The AMVAC estimates that, including food, litter where necessary, shampoo and other cleaning products for dogs, vet bills – sterilising, vaccinations and medication in the event of illness or injury – owning a pet can cost from €376 to €814 per year.

They calculate the cost at €2.23 per day for a dog, €1.47 per day for each cat, and €1.03 per day for other small pets.

In practice, the main running costs for pets who rarely need to see the vet are much lower – not counting vaccinations, which Spanish vets prefer to give only every two to four years, keeping a cat is around €2 a week or 30 cents a day.

Spain currently has around 6,000 veterinary surgeries, and 5,000 specialist animal care shops, although a high number of cats and dogs live on food bought from the pet section of mainstream supermarkets.

Veterinary clinics have been struggling more than ever since 2013 when IVA on medication and other services was forced by the government up from 8% to 21%, meaning pet-owners now avoid taking their animals for treatment or check-ups unless absolutely necessary, and leading to surgeries’ turnover plummeting.

As a result, 730 clinics have closed in less than four years, says the Association of Pet Industries (ASAC).

Whilst the idea of IVA increasing was to earn more money for the State, in practice the government is making less than ever because of vet bills becoming prohibitive and owners avoiding incurring them where they can.

In fact, ASAC fears the increased IVA could lead to a ‘public health problem’, with general pet health declining.

Animal-loving politicians have tried to push through motions to cut IVA on all veterinary-related services and products to 10%, the middle bracket – which used to be the band that applied and was previously 8% – stressing that affordable pet care would mean healthier fluffy friends and, in the long run, even more money for the government and for vets.

Some vets prefer to keep costs down for general care to encourage owners to continue to bring their animals to see them, but in order to do so and stay in business, need to make a greater mark-up on less-regular and traditionally more expensive services.

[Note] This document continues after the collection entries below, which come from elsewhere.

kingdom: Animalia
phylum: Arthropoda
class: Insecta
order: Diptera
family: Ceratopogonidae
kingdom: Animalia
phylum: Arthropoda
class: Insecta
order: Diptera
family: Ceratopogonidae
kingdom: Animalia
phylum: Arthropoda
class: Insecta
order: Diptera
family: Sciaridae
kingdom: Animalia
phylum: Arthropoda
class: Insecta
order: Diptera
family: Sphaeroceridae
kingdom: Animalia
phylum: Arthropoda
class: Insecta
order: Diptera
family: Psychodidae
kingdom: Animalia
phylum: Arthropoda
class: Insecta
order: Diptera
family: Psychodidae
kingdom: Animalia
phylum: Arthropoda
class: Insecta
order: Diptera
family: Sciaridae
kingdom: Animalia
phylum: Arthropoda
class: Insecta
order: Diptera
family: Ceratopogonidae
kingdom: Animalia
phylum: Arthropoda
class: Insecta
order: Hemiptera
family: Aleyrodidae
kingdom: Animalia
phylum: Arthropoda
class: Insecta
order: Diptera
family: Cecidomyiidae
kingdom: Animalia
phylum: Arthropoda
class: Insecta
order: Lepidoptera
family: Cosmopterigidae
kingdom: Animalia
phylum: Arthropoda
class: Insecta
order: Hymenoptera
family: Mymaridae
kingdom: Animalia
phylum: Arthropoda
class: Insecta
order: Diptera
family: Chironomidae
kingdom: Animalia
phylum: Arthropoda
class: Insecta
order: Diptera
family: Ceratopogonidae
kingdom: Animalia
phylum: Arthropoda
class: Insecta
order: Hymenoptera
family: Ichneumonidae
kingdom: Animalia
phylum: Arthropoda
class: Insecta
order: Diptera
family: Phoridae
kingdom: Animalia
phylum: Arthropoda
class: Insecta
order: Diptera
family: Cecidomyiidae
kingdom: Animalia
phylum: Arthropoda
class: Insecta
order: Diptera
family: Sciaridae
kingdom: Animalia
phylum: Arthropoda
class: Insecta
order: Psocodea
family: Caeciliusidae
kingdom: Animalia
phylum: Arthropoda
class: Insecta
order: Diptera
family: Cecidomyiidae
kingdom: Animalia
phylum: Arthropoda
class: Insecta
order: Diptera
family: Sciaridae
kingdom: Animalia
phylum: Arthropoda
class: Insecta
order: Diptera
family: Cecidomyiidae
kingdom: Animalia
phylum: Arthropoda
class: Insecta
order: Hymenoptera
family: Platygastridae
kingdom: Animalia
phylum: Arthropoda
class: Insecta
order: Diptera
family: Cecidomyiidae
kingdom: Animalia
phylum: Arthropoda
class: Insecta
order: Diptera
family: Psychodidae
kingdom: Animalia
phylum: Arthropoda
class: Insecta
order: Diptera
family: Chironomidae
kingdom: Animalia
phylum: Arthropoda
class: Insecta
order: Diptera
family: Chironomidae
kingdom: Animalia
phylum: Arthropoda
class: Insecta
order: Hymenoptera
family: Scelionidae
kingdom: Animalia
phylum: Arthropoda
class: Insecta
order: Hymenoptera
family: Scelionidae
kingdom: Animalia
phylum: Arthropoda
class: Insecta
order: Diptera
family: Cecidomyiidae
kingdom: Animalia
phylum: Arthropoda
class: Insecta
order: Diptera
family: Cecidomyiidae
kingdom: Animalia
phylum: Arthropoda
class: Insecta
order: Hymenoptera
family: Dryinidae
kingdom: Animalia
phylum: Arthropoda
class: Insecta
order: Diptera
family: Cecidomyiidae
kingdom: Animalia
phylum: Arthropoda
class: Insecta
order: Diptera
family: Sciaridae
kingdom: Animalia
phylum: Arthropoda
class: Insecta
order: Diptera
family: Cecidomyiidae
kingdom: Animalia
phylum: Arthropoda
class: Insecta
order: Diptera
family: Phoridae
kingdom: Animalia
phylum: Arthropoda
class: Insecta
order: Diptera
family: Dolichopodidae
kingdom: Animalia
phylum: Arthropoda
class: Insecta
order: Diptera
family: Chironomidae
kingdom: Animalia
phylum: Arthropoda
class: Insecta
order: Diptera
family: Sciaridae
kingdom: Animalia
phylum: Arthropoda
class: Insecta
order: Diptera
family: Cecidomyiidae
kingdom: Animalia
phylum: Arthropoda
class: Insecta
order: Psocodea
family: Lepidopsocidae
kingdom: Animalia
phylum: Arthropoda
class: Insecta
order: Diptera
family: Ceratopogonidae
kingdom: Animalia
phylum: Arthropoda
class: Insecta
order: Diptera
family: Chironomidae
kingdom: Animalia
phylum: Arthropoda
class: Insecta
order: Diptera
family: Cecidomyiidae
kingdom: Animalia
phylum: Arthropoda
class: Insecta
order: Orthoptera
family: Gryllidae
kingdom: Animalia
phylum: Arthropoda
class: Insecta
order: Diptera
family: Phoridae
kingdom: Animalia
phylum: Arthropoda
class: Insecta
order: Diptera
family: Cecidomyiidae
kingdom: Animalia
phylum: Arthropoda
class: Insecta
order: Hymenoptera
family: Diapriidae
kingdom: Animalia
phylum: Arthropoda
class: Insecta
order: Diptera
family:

A decade ago, an antibiotic injection for a cat would be in region of €10, but is now €25; sterilising a tomcat costs at least €75 compared with about €40 in 2007 – figures which double for sterilising a queen-cat.

Source: thinkSPAIN

2 thoughts on “Spanish And Their Pets

  1. Maureen Davies

    I have a house in Ayora. The neighbour, who never seems to be around much and has a dog. Last time my daughter was visiting she saw no one for 4 days. This dog had no food, water or shelter. We have a friend who looks and rehomes strays who went and reported it to the local authority. The dog is very thin but the local authority said they went to the house but nobody was in… that’s because he either works extremely long hours or never returns. Who else can I contact about this. It breaks my heart to see the dog suffer??!

  2. Chris

    When you say authorities which? I would contact the police first and then I would consider denouncing the owner.